What the KV cache actually is
During autoregressive decoding, a transformer generates one token at a time. At each attention layer, the model has to compute a Query, a Key, and a Value tensor for every token in the sequence. The Query for the new token is fresh, but the Keys and Values for all the prior tokens are identical to what was computed on the previous step. Recomputing them every time would be wasteful: generating the 500th token would mean redoing the work for tokens 1 through 499, at every layer, for nothing.
The KV cache is the obvious fix. The model stores K and V from every past step in GPU memory, and each new token only needs one new K row and one new V row appended per layer. The attention operation then runs as a dot product between the new Query and the cached Keys, weighted against the cached Values. Decoding stops being quadratic in sequence length per token and becomes linear, which is what makes streaming a large language model at interactive speeds possible at all.
If you have ever wondered why the first token of a response feels slow and the rest feel quick, the KV cache is the reason. The first token requires a full prefill pass over the prompt. Every token after that is a cheap append.
Why decoder-only LLMs cache K and V
The catch is memory. A rough sizing formula is 2 times n_layers times d_model times sequence_length times bytes_per_parameter, where the leading 2 covers both K and V. For a 70 billion parameter Llama-class model running at a 128k context window, that single cache can exceed 80 GB. The model weights have not even started loading yet. This is why inference servers obsess over KV cache layout the way databases obsess over page sizes.
Three optimizations are now standard:
- PagedAttention, introduced in the vLLM paper (Kwon et al., 2023), treats the KV cache like operating-system virtual memory. Blocks of cache pages are allocated on demand, fragmentation disappears, and pages can even be shared across requests that have a common prefix. The paper reports 2 to 4 times higher throughput at the same latency as prior serving systems, and the technique is now the default behind most production inference stacks.
- Grouped-Query Attention, or GQA, has multiple Query heads share a single Key and Value head. The cache shrinks by the grouping factor with only a small quality cost. It is standard from Llama 3 onward.
- Multi-Query Attention, or MQA, is the extreme version: one K and V head shared across all Query heads. Cheaper still, slightly more quality loss.
The cache itself can also be quantized. Storing K and V in 8-bit or even 4-bit precision instead of 16-bit halves or quarters the footprint, at a small accuracy cost. See quantization for the same idea applied to the weights.
Why KV cache matters for AI chatbots
For a chatbot operator, the KV cache is the difference between a chat that streams smoothly and a chat that stalls between tokens. Long conversations grow the cache linearly, so providers cap context not just because the model degrades past its trained range, but because the per-request memory footprint becomes the bottleneck for batch size, and batch size is what determines GPU economics.
This is also why streaming response UX and KV cache behavior are linked. Streaming relies on the model producing one cached-decode step per token. If the cache is evicted partway through, the model has to recompute, and the stream visibly hitches.
Prompt caching: the KV cache as a product feature
The most interesting recent development is that providers have started exposing the KV cache as a billing line item. They call it prompt caching, and it is the same data structure with a different lifecycle: instead of throwing the cache away at the end of a request, the provider keeps the prefill state around long enough that a follow-up request with the same prefix can skip the prefill entirely.
- Anthropic prompt caching (launched 2024) bills cache writes at 1.25 times the base input price for the 5-minute tier, and cache reads at 0.1 times the base price.
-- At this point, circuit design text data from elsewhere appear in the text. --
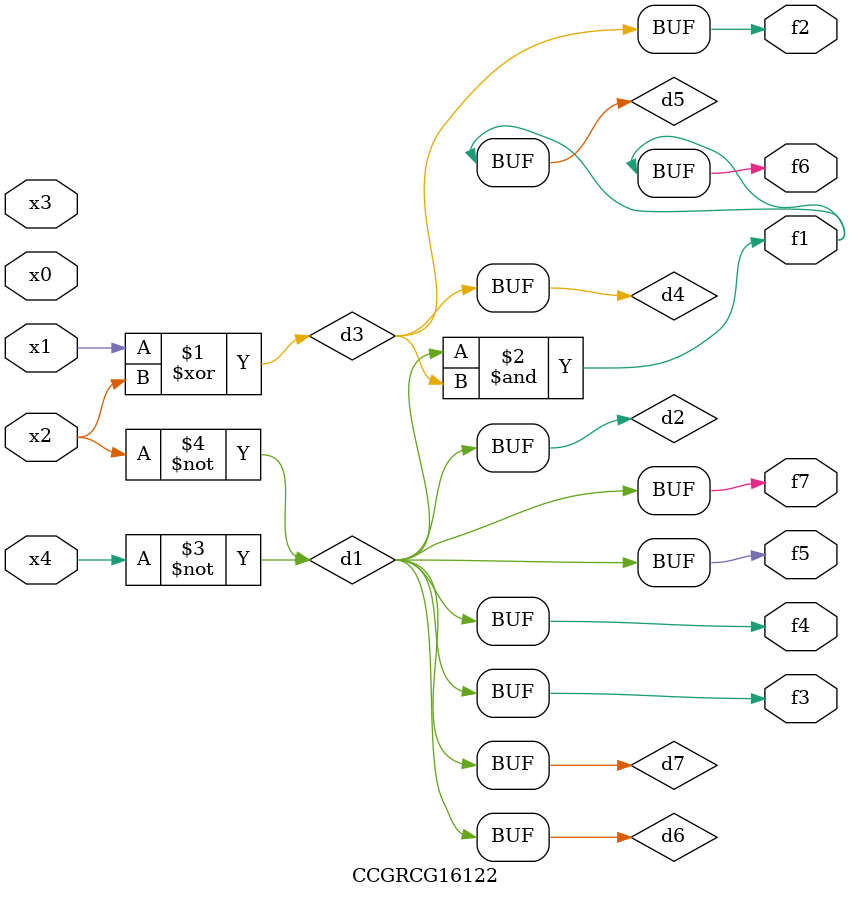
<source format=v>
module CCGRCG16122(
	input x0, x1, x2, x3, x4,
	output f1, f2, f3, f4, f5, f6, f7
);

	wire d1, d2, d3, d4, d5, d6, d7;

	not (d1, x4);
	not (d2, x2);
	xor (d3, x1, x2);
	buf (d4, d3);
	and (d5, d1, d3);
	buf (d6, d1, d2);
	buf (d7, d2);
	assign f1 = d5;
	assign f2 = d4;
	assign f3 = d7;
	assign f4 = d7;
	assign f5 = d7;
	assign f6 = d5;
	assign f7 = d7;
endmodule

</source>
That is a 90 percent discount on the cached prefix on every reuse. The math works out such that a single cache hit already pays back the write surcharge.
- OpenAI prompt caching is automatic on prompts longer than 1,024 tokens for GPT-4o-class and o-series models. Cached prefixes are billed at roughly 50 percent of the uncached input price, with no code changes required.
- Both work the same way mechanically: hash the longest shared prefix, look up the prefilled KV state, jump straight to decoding.
The wins are largest where the same long context appears on every turn: lengthy system prompts, role schemas, retrieval context that repeats across messages, few-shot examples, and tool definitions. ChatRaj's system prompt is structured so repeated parts hit prompt-cache rules at the provider, lowering per-message cost on long conversations.
The catch worth knowing: prompt caching only works if the cached prefix is bit-identical. A timestamp or a randomly ordered tool list at the start of the prompt invalidates the cache for everything after it. Put the volatile parts at the end.
Where the KV cache fits next to other terms
It is easy to conflate the KV cache with the context window. They are related but distinct: the context window is the budget for how many tokens the model can attend to, while the KV cache is where the model actually stores the per-layer state for those tokens. The window is the policy. The cache is the data structure that lives inside it.